Top of Information provided
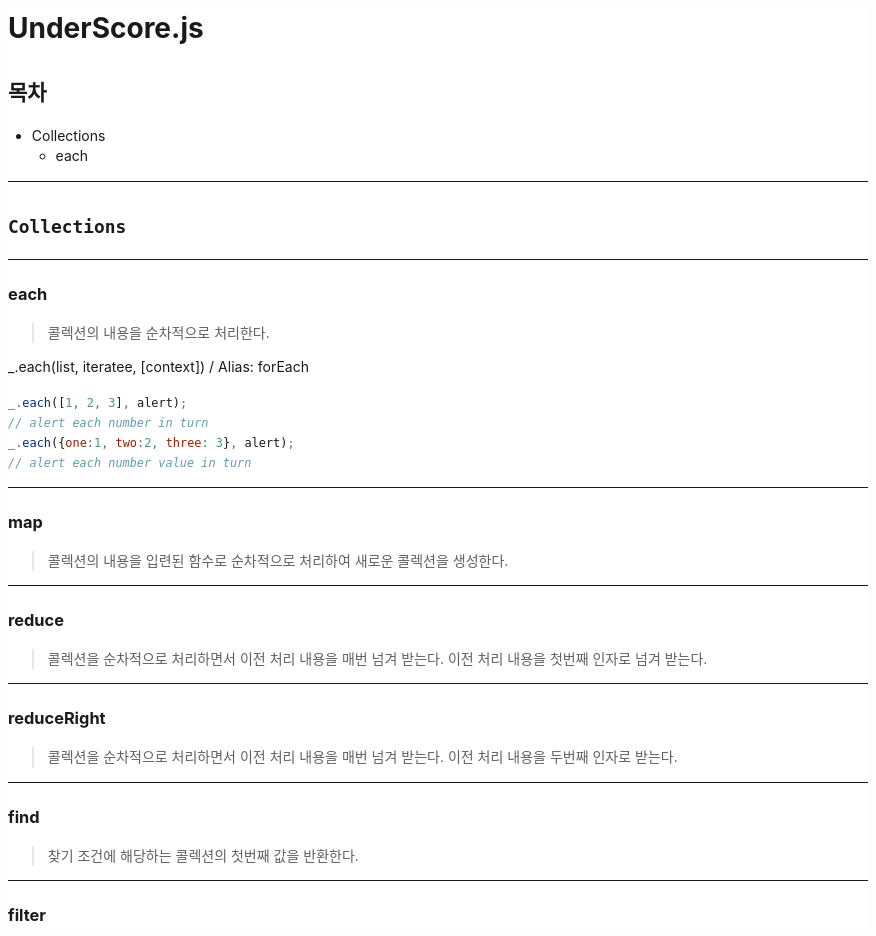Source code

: 
# UnderScore.js

## 목차
* Collections
    * each

---
## `Collections`

---

### each

> 콜렉션의 내용을 순차적으로 처리한다.

_.each(list, iteratee, [context]) / Alias: forEach

```javascript
_.each([1, 2, 3], alert);
// alert each number in turn
_.each({one:1, two:2, three: 3}, alert);
// alert each number value in turn
```

---

### map

> 콜렉션의 내용을 입련된 함수로 순차적으로 처리하여 새로운 콜렉션을 생성한다.

---

### reduce

> 콜렉션을 순차적으로 처리하면서 이전 처리 내용을 매번 넘겨 받는다. 이전 처리 내용을 첫번째 인자로 넘겨 받는다.

---

### reduceRight

> 콜렉션을 순차적으로 처리하면서 이전 처리 내용을 매번 넘겨 받는다. 이전 처리 내용을 두번째 인자로 받는다.

---

### find

> 찾기 조건에 해당하는 콜렉션의 첫번째 값을 반환한다.

---

### filter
Bottom of Information provided
Aim of the task
Scan the data above for the string "turn" and copy each line where it appears.

Result of the exercise
// alert each number in turn
// alert each number value in turn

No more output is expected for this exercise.